• **ESERCIZI**:
1. Nell'estratto del documento, che cosa propongono le due ragazze incontrate in bagno?
2. Secondo l'estratto del documento, perché le due ragazze cercano di non fare dichiarazioni troppo esplicite?
3. Prosegui il testo sulla notte in palestra a Gubbio partendo dal punto in cui si interrompe.

Vado in bagno prima di distendermi sul e dentro i sacco a pelo. In bagno incontro due ragazzi e due ragazze. Le ragazze sonoa nch’esse parecchio deluse e amareggiate. Cercano di trattenersi dal fare dichiarazioni troppo esplicite “perchè anche noi facciamo parte degli organizzatori”, ma si lasciano scappare la proposta (serpeggiante o applicata solo a pochi?) di far pagare tre euro per dormire in quella palestr. Palestra in cui cessi non hanno le porte e l’acqua spunta da sotto il pavimento da un piccolo tombino incastrato nelle mattonelle, modello Trenitalia va!

Emergency, Mercantia e tanti altri eventi simili si svolgon in periodo e luoghi dove al limite puoi dormire fuori con un sacco a pelo. A Gubbio, questa notte, nevica. La mattina esco dalla palestra e i monti vicini con le cime imbiancate mi salutano e io, dopo aver raggiunto S., mi appresto a fare colazione e a telare senza riuscire a salutare neanche qualcuno che vorrei salutare. Il lanzo, oltre che la pioggerellina vicina la nevischio, ci spingono verso altri lidi. S. verso una vera festa folklorica per fare altri ritratti lì vicino, io verso casa, verso il nord.

Siamo nella stessa melma solidale in cui navigano e prosperano benpensanti che pubblicano giornali conniventi e radical chic come Altreconomia, che nega, calpestando il lavoro e il coraggio di chi lo sta documentando, la possibilità di un autoattentato dell’apparato militare statunitense dell’11 settembre, per affrettare e giustificare le invasioni di Afghanistan, Iraq e oltre...

Siamo nel mare di melma in cui navigano e prosperano libri come Terra. In campagna un’altra vita è possibile, in barba a secoli di catastrofi planetarie ancora in corso di cui lo sradicamento di milioni di uomini e donne dalle campagne del sud alle città e ai continenti lontani dal proprio, sono solo punte di iceberg...

Stiamo parlando di chi con l’alibi di parole come “decrescita”, “nonviolenza”, “democrazia partecipativa”,e cc., lucra vendendo libri e sogni basati sull’annacquamento, l’autofrustrazione, l’appiattimento degli orizzonti a livelli bassi e congeniali a chi vuole che tutto rimanga così com’è, stiamo parlando di bacini di voti per populisti pseudofascisti (si veda l’affermazione sui rom: è solo una punta di un iceberg anche questa?) come Beppe Grillo (grande amico di Di Pietro, sì tav e sì ponte, lui, Beppe Grillo, in prima linea mediatica contro ponte e TAV!), stiamo parlando di spettacolarizzazione e mercificazione del territorio non alternativa ma speculare a Eurochocolate, o alternativa nel senso di “un pò io e un pò tu”, stiamo parlando di controllo sociale: di ambito pseudo parrocchiale di tipo becero e pseudocomunista: mafia, anzi, massoneria (comunista, come dice un tipo di Perugia per dire chi comanda in Umbria) e parrini, cioè predicatori senza tunica nè parrocchie definite nè diocesi riconosciute, e anche per questo fuori controllo, fuori da ogni...immaginabile vulnerabilità. E, al tempo stesso, nati morti..

• **DATI FORNITI**:
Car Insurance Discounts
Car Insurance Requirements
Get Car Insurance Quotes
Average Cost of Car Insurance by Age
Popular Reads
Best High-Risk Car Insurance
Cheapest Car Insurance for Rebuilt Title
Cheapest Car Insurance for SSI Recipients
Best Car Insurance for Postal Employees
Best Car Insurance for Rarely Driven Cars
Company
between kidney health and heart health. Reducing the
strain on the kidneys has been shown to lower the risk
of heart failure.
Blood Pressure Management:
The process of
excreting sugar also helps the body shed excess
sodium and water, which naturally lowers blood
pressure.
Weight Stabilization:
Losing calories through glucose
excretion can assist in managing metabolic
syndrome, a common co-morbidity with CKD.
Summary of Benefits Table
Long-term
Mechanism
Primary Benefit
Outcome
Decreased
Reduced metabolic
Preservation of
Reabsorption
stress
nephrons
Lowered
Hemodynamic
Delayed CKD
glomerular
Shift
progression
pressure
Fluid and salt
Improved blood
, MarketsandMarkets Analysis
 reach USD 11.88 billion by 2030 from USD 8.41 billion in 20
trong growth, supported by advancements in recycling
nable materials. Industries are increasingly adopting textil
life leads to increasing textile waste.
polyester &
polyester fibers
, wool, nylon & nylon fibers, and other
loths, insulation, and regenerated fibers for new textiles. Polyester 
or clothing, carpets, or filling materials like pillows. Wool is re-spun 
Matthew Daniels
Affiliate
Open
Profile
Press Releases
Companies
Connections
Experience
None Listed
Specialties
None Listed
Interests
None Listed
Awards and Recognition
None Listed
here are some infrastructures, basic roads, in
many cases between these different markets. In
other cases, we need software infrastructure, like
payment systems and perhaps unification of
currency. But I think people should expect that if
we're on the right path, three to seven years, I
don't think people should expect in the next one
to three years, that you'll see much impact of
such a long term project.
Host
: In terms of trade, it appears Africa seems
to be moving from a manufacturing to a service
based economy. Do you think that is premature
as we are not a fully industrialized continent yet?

• **SOLUZIONI**:
1. Propongono di far pagare tre euro per dormire in quella palestra.

2. Cercano di trattenersi perché anche loro fanno parte degli organizzatori.

3.
Qualcuno potrebbe dire: vabè, è una manifestazione molto grande, gli artisti accreditati l’anno prima non s li ricordano bene gli organizzatori. E no cari miei, Altrocioccolato ha sbancato tutti perchè non ha le quantità di altre manifestazioni come Ferrara o Mercantia, infatti la bionda aveva riconosciuto B. Tutto si spiega con la teoria dell’elemosina cinicocattolica (vedi Ivan Illich quando spiega che corruptio optimi pessima est): accreditato o no, amico o no, o ti sottometti alla mia elemosina o scoperchi il marcio della pentola massonicosolidale.....

Attenzione: la terza persona non è per deresponsabilizzare, chis crive è coinvolto in prima persona nei fatti che racconta, non importa dire chi è, l’importante è che vede, sente e registra.

La terza persona è dovuta anche al fatto di aver scritto di getto, a caldo tutto il testo, e quindi il lanzo, lo schifo e il sentimento vivo impedivano di dire “è successo a me, in questi luoghi, con queste persone”, è un peccato di “buonismo”, non di cinismo.

Per approfondimenti vedi: Per una storia dei bisogni, di Ivan Illich ma anche La perdita dei sensi, disponibile sicuramente in francese ma non ancora in italiano.